1. Key Financial Results and Metrics:

  • Total Revenues: $157.7 million, down 16% from $187.1 million year-over-year.
  • Operating Income: $13 million, a decrease from $32.1 million in the prior year, with an operating margin of 8.3% (down from 17.2%).
  • Net Earnings: $12 million, or $1.15 per diluted share, compared to $26.6 million, or $2.44 per diluted share last year.
  • Irrigation Segment Revenues: $141.2 million, down 5% year-over-year; North America irrigation revenues decreased 8% to $71 million.
  • Infrastructure Segment Revenues: $16.5 million, down significantly due to the absence of a $20 million Road Zipper project from the previous year, though revenues excluding this project grew 6%.

2. Strategic Updates and Business Highlights:

  • The company is closely monitoring the conflict in the Middle East, which could impact future operations but currently has not disrupted supply chains.
  • Despite external challenges in the agriculture industry, Lindsay is focusing on pricing, cost management, and operational efficiency.
  • The Infrastructure segment is seeing growth in road safety products, with new product introductions at industry trade shows.
  • Investments in the Nebraska facility are progressing, with a new galvanizing operation expected to launch in early 2027.

3. Forward Guidance and Outlook:

  • The company anticipates continued softness in North American market conditions, with no significant recovery expected until there is clarity around trade impacts and farm profitability.
  • In Brazil, recovery is contingent on the upcoming crop plan and financing rates, with expectations for lower rates to stimulate demand.
  • The company remains optimistic about long-term growth opportunities in international markets focused on food security and water resource management.

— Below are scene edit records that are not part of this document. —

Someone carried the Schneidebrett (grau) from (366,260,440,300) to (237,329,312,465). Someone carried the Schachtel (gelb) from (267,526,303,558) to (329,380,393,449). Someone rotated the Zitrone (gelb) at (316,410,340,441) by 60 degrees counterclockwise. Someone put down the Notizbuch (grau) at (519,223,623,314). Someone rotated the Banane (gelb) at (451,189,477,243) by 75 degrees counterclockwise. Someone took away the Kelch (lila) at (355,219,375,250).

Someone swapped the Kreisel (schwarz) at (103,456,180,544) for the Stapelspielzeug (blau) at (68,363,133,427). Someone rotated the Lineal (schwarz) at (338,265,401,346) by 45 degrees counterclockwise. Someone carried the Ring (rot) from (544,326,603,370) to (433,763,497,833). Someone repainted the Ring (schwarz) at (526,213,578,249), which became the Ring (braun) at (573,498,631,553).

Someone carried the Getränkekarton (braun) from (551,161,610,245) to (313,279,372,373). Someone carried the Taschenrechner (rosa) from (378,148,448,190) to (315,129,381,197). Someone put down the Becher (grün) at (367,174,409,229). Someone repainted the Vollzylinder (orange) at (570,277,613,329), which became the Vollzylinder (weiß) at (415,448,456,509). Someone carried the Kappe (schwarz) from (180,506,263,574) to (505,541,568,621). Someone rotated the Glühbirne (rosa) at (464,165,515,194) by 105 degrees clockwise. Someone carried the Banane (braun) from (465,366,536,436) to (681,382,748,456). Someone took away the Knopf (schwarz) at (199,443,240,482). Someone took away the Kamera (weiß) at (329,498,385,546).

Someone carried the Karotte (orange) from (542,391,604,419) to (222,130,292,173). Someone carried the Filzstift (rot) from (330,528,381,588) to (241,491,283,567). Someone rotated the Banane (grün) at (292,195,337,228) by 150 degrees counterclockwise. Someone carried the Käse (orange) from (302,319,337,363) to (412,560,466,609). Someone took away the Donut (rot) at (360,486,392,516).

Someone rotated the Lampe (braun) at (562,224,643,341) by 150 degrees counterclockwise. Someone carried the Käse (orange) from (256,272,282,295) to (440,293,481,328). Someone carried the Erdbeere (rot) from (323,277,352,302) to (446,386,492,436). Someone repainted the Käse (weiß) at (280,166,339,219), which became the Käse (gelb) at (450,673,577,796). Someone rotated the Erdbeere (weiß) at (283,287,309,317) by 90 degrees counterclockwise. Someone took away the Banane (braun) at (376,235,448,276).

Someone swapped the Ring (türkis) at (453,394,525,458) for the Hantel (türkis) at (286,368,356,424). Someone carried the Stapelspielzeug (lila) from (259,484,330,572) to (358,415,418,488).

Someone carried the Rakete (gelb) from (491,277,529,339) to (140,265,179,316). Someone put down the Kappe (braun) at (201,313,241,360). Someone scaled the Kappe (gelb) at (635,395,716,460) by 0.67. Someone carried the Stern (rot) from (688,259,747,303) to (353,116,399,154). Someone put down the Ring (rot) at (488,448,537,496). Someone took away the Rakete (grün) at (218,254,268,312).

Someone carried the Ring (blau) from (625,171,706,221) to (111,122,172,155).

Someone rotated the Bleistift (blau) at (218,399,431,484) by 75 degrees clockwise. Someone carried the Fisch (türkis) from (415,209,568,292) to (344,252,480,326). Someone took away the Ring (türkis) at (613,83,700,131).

4. Bad News, Challenges, or Points of Concern:

  • The decline in revenues and operating income reflects ongoing challenges in the agriculture sector, including trade uncertainty, high input costs, and weak farmer sentiment.
  • The irrigation business is experiencing delayed capital purchases due to unfavorable farm economics, leading to lower sales volumes.
  • Competitive pressures are intensifying in a soft market, with increased pricing competition from smaller firms.
  • The absence of the Road Zipper project significantly impacted infrastructure margins, raising concerns about future profitability in that segment.

5. Notable Q&A Insights:

  • Management acknowledged that fixed cost deleverage and unfavorable regional mix contributed to margin compression in the irrigation segment.
  • There are no guarantees regarding the timing or impact of the new crop plan in Brazil, which is critical for future sales.
  • The company is strategically selective about pricing to maintain quality and customer relationships, rather than aggressively pursuing market share.
  • The MENA project is on schedule, but future developments depend on the duration of regional conflicts, which could affect contract awards and overall market conditions.

Overall, while Lindsay Corporation is navigating a challenging environment, it remains focused on long-term growth strategies and operational efficiencies, with cautious optimism for recovery in key markets.